Benyamin Netanyahu si sente più forte. A meno di una settimana dal voto i sondaggi sorridono al Likud. Rimasto per mesi indietro alla lista avversaria, Blu e Bianco, il partito del premier per la prima volta nei giorni scorsi ha messo la testa avanti. E la coalizione di destra porterebbe a casa 57 seggi contro i 55 del centrosinistra. Certo, entrambi gli schieramenti non raggiungono i 61 seggi sui 120 richiesti per formare una maggioranza, ma Netanyahu si accontenta perché il 44% degli israeliani lo considera più idoneo di Gantz (35%) a guidare il paese. A metà marzo il premier andrà sotto processo per corruzione ma gli israeliani di destra non ritengono importante la sua integrità di uomo politico e cittadino. Contano di più l’espansione delle colonie e il controllo di tutta Gerusalemme e della Cisgiordania occupata nel 1967, di cui il primo ministro si è fatto garante. A maggior ragione ora che Donald Trump ha presentato un “piano di pace” oltremodo favorevole a Israele. Arrivare primo il 2 marzo per Netanyahu significa presentarsi in tribunale in qualità di capo del partito vincitore e forte di una investitura popolare. Poco importa se lo stallo politico resterà irrisolto e Israele prenderà la strada di una clamorosa quarta consultazione elettorale.

 

Per salutare i sondaggi favorevoli, Netanyahu ha annunciato la costruzione di altre 3500 case per coloni in quella che per oltre due decenni è stata un’area proibita per l’espansione coloniale: la zona E1 – tra Gerusalemme e la colonia orientale di Maale Adumim – nella quale, anche su pressione delle passate Amministrazioni Usa, erano stati congelati i progetti di costruzione per non compromettere la soluzione dei Due Stati, Israele e Palestina.
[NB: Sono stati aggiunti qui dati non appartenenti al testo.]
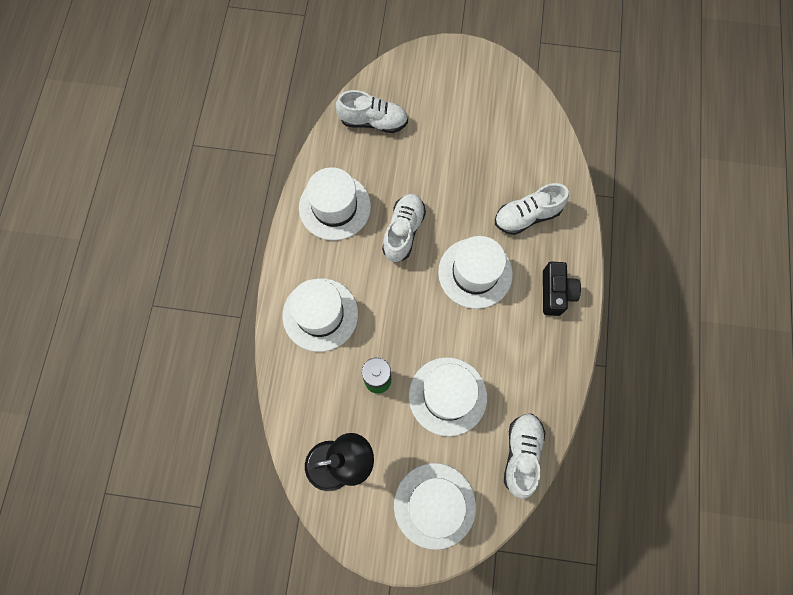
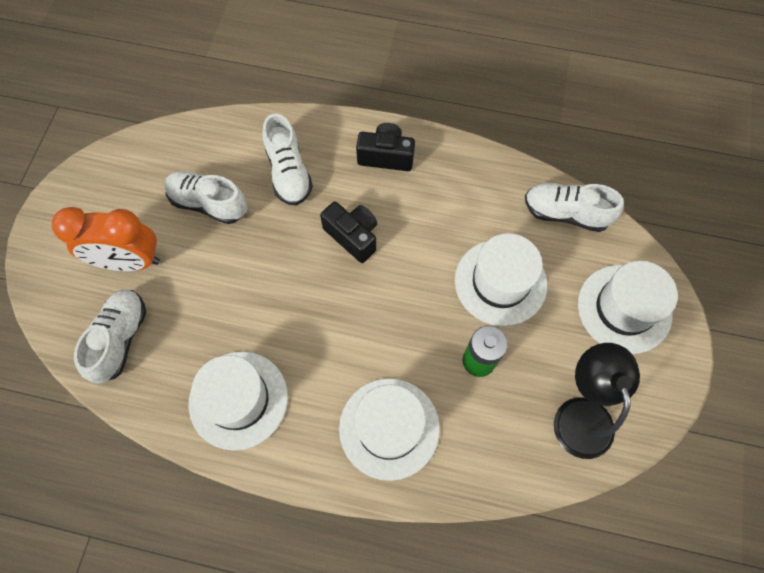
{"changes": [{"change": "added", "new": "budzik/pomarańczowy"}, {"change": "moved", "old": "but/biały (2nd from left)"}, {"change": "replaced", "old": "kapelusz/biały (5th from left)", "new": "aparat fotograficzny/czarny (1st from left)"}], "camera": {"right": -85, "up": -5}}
Ora alla Casa Bianca c’è Trump, pronto a consegnare a Israele l’intera Gerusalemme, i Territori palestinesi e il Golan siriano. E il premier israeliano non ha più ostacoli. Edificare nella zona E1 significa tagliare in due la Cisgiordania e impedire l’eventuale nascita di uno Stato palestinese con un territorio omogeneo. «Questo annuncio ha una forte importanza e penso che ognuno lo possa capire», ha detto Netanyahu tra le proteste dell’Autorità nazionale palestinese.

 

Non vuole vincere solo in Israele Benyamin Netanyahu. Le primarie del Partito Democratico per le presidenziali Usa di fine anno lo tengono in tensione. In ballo c’è la nomina del candidato democratico che sfiderà Trump e i primi successi ottenuti da Bernie Sanders – senatore ebreo del Vermont che si proclama un socialista – cominciano a impensierirlo. Sanders durante il dibattito in diretta tv in South Carolina ha descritto il premier israeliano come un «razzista reazionario». Quindi ha assicurato che se sarà eletto presidente prenderà in grande considerazione il ritorno a Tel Aviv dell’ambasciata Usa fatta trasferire a Gerusalemme da Donald Trump. Sanders infine ha ripetuto che gli Usa «non possono ignorare le sofferenze del popolo palestinese» e devono avere «una politica che tenga conto dei palestinesi».

 

Contro Sanders, che non parteciperà all’annuale conferenza dell’Aipac, la principale organizzazione ebraica americana che sostiene Israele (Aipac) – i suoi leader, ha spiegato, «esprimono intolleranza» nei confronti dei palestinesi –, si sta compattando una armata composta di Democratici che lo accusano di essere «troppo radicale» per attirare i voti necessari per battere Trump, di colossi dei media, di noti attivisti filo-Israele e, naturalmente, dal governo israeliano. Il ministro degli esteri Israel Katz, ad esempio, ieri ha definito «scioccanti» le ultime affermazioni del senatore ebreo americano perché «contro lo Stato di Israele su temi che sono la base del credo ebraico, della storia ebraica e della sicurezza di Israele».

 

La campagna contro Sanders, più che mai lanciato nella corsa alla nomination, è destinata ad intensificarsi in vista del Super Tuesday, il 3 marzo, quando andranno alle primarie il maggior numero di Stati e si capirà chi ha le maggiori possibilità di sfidare Trump il 3 novembre. Netanyahu spera che ne esca vincitore il miliardario ed ex sindaco di New York Michael Bloomberg, anch’egli un ebreo, molto vicino a Israele.